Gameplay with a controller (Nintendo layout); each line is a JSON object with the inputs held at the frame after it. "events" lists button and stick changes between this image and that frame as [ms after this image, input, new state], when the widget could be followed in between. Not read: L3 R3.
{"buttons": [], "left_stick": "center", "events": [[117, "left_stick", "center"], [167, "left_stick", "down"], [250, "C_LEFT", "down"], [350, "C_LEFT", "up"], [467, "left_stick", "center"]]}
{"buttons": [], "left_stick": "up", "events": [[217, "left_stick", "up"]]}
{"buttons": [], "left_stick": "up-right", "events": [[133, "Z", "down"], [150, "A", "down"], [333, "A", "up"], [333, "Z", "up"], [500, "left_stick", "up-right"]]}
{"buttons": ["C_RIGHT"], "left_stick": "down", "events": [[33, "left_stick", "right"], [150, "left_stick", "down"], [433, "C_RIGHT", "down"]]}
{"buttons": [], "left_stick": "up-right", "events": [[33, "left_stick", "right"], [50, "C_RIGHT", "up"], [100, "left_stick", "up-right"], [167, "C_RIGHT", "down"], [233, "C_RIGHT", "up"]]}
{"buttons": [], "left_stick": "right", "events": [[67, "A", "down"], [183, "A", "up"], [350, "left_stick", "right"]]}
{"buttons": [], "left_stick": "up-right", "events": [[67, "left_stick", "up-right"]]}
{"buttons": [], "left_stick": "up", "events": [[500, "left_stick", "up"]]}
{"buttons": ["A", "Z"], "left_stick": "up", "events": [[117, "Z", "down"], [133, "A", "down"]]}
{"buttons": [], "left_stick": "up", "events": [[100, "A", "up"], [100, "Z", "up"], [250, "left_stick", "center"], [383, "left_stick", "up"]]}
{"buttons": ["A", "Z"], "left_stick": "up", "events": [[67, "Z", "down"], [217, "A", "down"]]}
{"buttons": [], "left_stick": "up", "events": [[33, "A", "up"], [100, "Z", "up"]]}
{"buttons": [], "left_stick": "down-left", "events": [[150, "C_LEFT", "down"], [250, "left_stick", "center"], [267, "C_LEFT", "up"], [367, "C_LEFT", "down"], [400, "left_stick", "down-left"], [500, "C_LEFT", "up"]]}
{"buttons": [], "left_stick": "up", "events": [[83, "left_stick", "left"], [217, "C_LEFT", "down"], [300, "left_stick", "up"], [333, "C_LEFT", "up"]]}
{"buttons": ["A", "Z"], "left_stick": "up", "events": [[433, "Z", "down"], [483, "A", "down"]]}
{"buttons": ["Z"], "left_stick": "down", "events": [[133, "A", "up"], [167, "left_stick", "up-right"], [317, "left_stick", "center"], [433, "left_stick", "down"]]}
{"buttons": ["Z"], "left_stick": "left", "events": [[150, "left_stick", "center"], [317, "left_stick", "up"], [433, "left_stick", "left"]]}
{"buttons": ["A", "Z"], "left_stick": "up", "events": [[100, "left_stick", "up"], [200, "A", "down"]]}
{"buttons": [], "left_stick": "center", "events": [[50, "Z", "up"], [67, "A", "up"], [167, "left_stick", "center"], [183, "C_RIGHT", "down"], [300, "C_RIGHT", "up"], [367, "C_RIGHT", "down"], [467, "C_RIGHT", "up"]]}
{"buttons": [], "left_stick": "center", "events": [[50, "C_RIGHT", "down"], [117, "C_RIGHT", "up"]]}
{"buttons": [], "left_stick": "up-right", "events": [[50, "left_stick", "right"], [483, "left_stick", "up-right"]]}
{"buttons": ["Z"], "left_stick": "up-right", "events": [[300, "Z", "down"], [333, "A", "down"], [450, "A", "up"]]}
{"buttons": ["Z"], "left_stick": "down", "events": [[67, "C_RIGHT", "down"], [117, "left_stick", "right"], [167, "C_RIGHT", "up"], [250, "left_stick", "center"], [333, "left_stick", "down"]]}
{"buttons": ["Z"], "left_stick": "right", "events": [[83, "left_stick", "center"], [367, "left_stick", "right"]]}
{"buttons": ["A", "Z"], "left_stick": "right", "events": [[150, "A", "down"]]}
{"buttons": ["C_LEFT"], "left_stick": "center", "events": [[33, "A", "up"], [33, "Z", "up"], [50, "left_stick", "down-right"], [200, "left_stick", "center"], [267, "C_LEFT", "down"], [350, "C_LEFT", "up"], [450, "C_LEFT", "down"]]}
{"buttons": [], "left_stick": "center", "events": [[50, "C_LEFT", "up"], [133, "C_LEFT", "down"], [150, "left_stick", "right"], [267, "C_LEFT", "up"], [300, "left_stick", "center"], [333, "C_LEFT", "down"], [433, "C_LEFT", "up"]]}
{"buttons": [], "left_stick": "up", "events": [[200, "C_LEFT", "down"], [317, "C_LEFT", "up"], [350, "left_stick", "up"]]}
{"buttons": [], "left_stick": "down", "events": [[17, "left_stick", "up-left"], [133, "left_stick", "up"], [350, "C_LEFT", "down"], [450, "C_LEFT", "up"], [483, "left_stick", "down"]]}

• **TASK**: Output every line of the data again, exactly.

• **EXERCISE RESPONSE**:
Gameplay with a controller (Nintendo layout); each line is a JSON object with the inputs held at the frame after it. "events" lists button and stick changes between this image and that frame as [ms after this image, input, new state], when the widget could be followed in between. Not read: L3 R3.
{"buttons": [], "left_stick": "center", "events": [[117, "left_stick", "center"], [167, "left_stick", "down"], [250, "C_LEFT", "down"], [350, "C_LEFT", "up"], [467, "left_stick", "center"]]}
{"buttons": [], "left_stick": "up", "events": [[217, "left_stick", "up"]]}
{"buttons": [], "left_stick": "up-right", "events": [[133, "Z", "down"], [150, "A", "down"], [333, "A", "up"], [333, "Z", "up"], [500, "left_stick", "up-right"]]}
{"buttons": ["C_RIGHT"], "left_stick": "down", "events": [[33, "left_stick", "right"], [150, "left_stick", "down"], [433, "C_RIGHT", "down"]]}
{"buttons": [], "left_stick": "up-right", "events": [[33, "left_stick", "right"], [50, "C_RIGHT", "up"], [100, "left_stick", "up-right"], [167, "C_RIGHT", "down"], [233, "C_RIGHT", "up"]]}
{"buttons": [], "left_stick": "right", "events": [[67, "A", "down"], [183, "A", "up"], [350, "left_stick", "right"]]}
{"buttons": [], "left_stick": "up-right", "events": [[67, "left_stick", "up-right"]]}
{"buttons": [], "left_stick": "up", "events": [[500, "left_stick", "up"]]}
{"buttons": ["A", "Z"], "left_stick": "up", "events": [[117, "Z", "down"], [133, "A", "down"]]}
{"buttons": [], "left_stick": "up", "events": [[100, "A", "up"], [100, "Z", "up"], [250, "left_stick", "center"], [383, "left_stick", "up"]]}
{"buttons": ["A", "Z"], "left_stick": "up", "events": [[67, "Z", "down"], [217, "A", "down"]]}
{"buttons": [], "left_stick": "up", "events": [[33, "A", "up"], [100, "Z", "up"]]}
{"buttons": [], "left_stick": "down-left", "events": [[150, "C_LEFT", "down"], [250, "left_stick", "center"], [267, "C_LEFT", "up"], [367, "C_LEFT", "down"], [400, "left_stick", "down-left"], [500, "C_LEFT", "up"]]}
{"buttons": [], "left_stick": "up", "events": [[83, "left_stick", "left"], [217, "C_LEFT", "down"], [300, "left_stick", "up"], [333, "C_LEFT", "up"]]}
{"buttons": ["A", "Z"], "left_stick": "up", "events": [[433, "Z", "down"], [483, "A", "down"]]}
{"buttons": ["Z"], "left_stick": "down", "events": [[133, "A", "up"], [167, "left_stick", "up-right"], [317, "left_stick", "center"], [433, "left_stick", "down"]]}
{"buttons": ["Z"], "left_stick": "left", "events": [[150, "left_stick", "center"], [317, "left_stick", "up"], [433, "left_stick", "left"]]}
{"buttons": ["A", "Z"], "left_stick": "up", "events": [[100, "left_stick", "up"], [200, "A", "down"]]}
{"buttons": [], "left_stick": "center", "events": [[50, "Z", "up"], [67, "A", "up"], [167, "left_stick", "center"], [183, "C_RIGHT", "down"], [300, "C_RIGHT", "up"], [367, "C_RIGHT", "down"], [467, "C_RIGHT", "up"]]}
{"buttons": [], "left_stick": "center", "events": [[50, "C_RIGHT", "down"], [117, "C_RIGHT", "up"]]}
{"buttons": [], "left_stick": "up-right", "events": [[50, "left_stick", "right"], [483, "left_stick", "up-right"]]}
{"buttons": ["Z"], "left_stick": "up-right", "events": [[300, "Z", "down"], [333, "A", "down"], [450, "A", "up"]]}
{"buttons": ["Z"], "left_stick": "down", "events": [[67, "C_RIGHT", "down"], [117, "left_stick", "right"], [167, "C_RIGHT", "up"], [250, "left_stick", "center"], [333, "left_stick", "down"]]}
{"buttons": ["Z"], "left_stick": "right", "events": [[83, "left_stick", "center"], [367, "left_stick", "right"]]}
{"buttons": ["A", "Z"], "left_stick": "right", "events": [[150, "A", "down"]]}
{"buttons": ["C_LEFT"], "left_stick": "center", "events": [[33, "A", "up"], [33, "Z", "up"], [50, "left_stick", "down-right"], [200, "left_stick", "center"], [267, "C_LEFT", "down"], [350, "C_LEFT", "up"], [450, "C_LEFT", "down"]]}
{"buttons": [], "left_stick": "center", "events": [[50, "C_LEFT", "up"], [133, "C_LEFT", "down"], [150, "left_stick", "right"], [267, "C_LEFT", "up"], [300, "left_stick", "center"], [333, "C_LEFT", "down"], [433, "C_LEFT", "up"]]}
{"buttons": [], "left_stick": "up", "events": [[200, "C_LEFT", "down"], [317, "C_LEFT", "up"], [350, "left_stick", "up"]]}
{"buttons": [], "left_stick": "down", "events": [[17, "left_stick", "up-left"], [133, "left_stick", "up"], [350, "C_LEFT", "down"], [450, "C_LEFT", "up"], [483, "left_stick", "down"]]}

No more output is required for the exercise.